### Working data
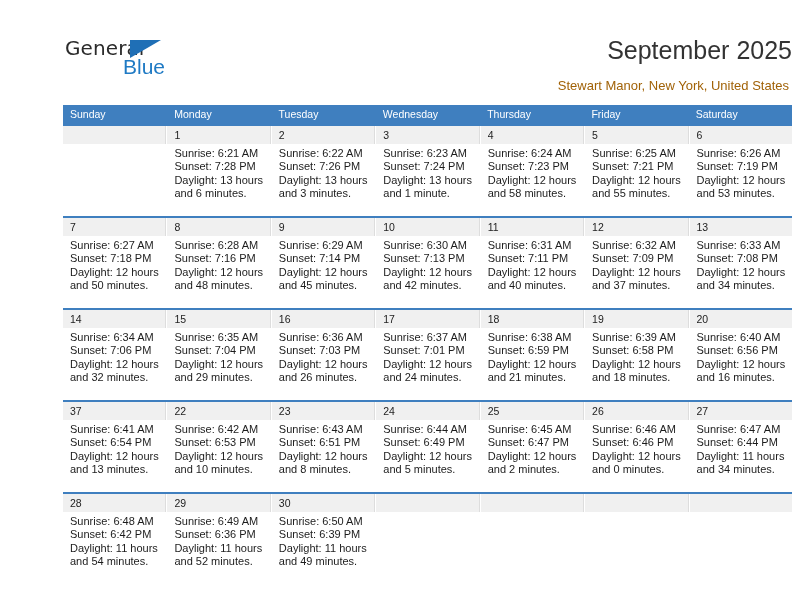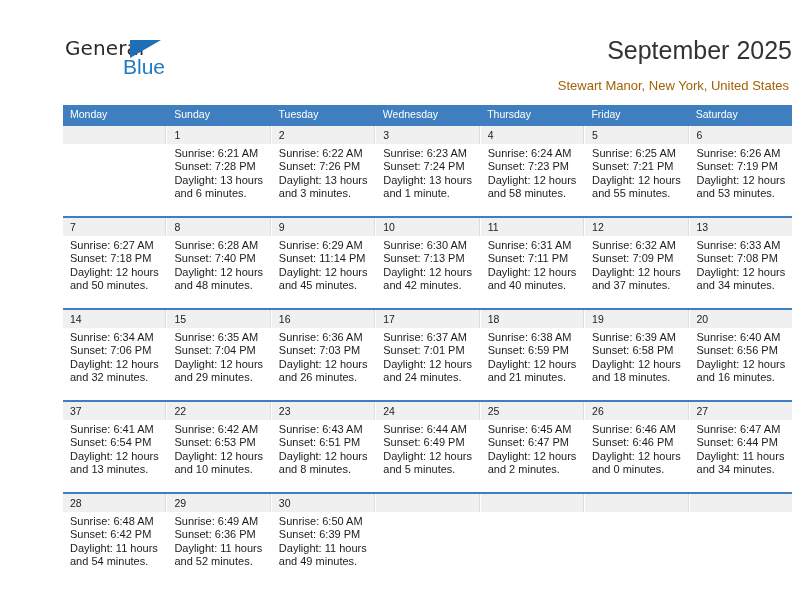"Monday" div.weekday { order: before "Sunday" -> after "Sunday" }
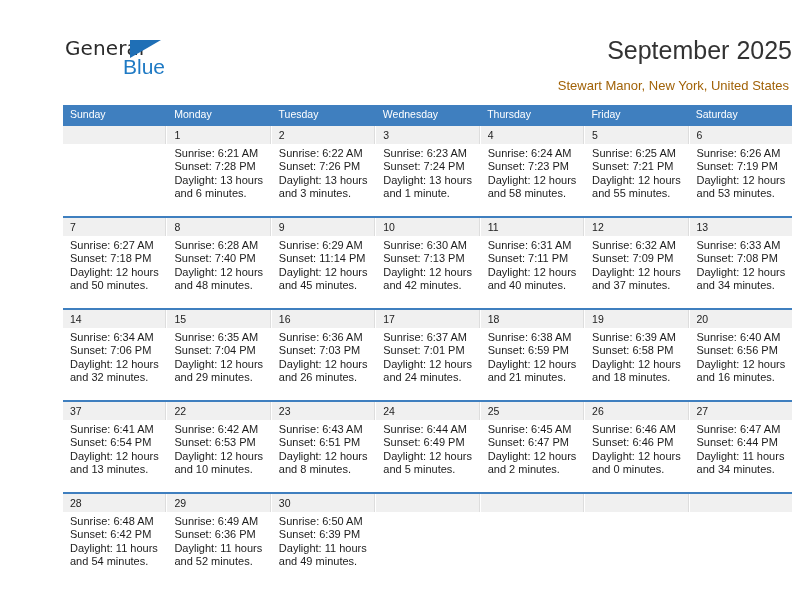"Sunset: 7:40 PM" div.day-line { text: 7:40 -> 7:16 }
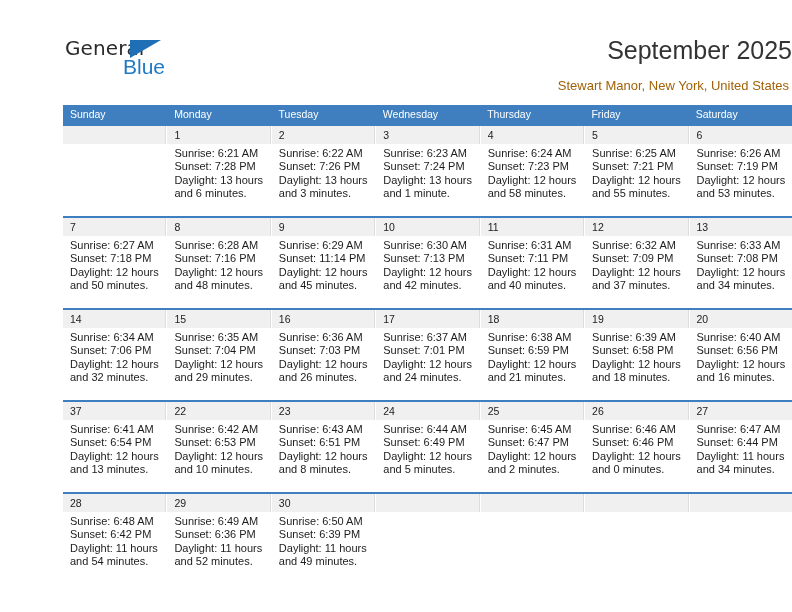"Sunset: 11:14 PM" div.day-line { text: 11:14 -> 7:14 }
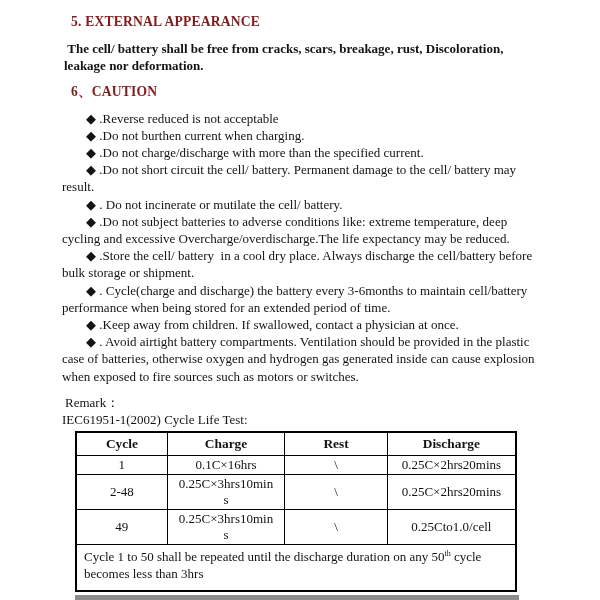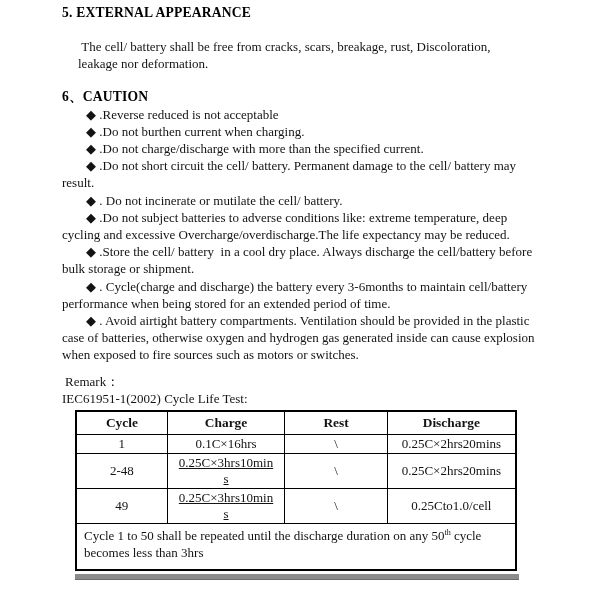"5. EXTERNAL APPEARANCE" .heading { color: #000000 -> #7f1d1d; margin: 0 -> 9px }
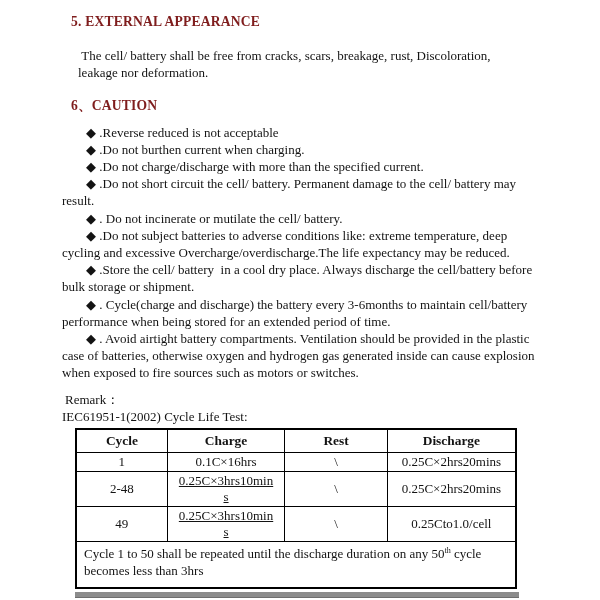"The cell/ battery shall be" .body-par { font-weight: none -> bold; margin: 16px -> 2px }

### What this task involves
Transcribe exactly the portion of the material above that runs from the line containing "text: 7:40 ->" through its last line, omitting all pictures.

### Solved exercise
"Sunset: 7:40 PM" div.day-line { text: 7:40 -> 7:16 }
"Sunset: 11:14 PM" div.day-line { text: 11:14 -> 7:14 }
"5. EXTERNAL APPEARANCE" .heading { color: #000000 -> #7f1d1d; margin: 0 -> 9px }
"The cell/ battery shall be" .body-par { font-weight: none -> bold; margin: 16px -> 2px }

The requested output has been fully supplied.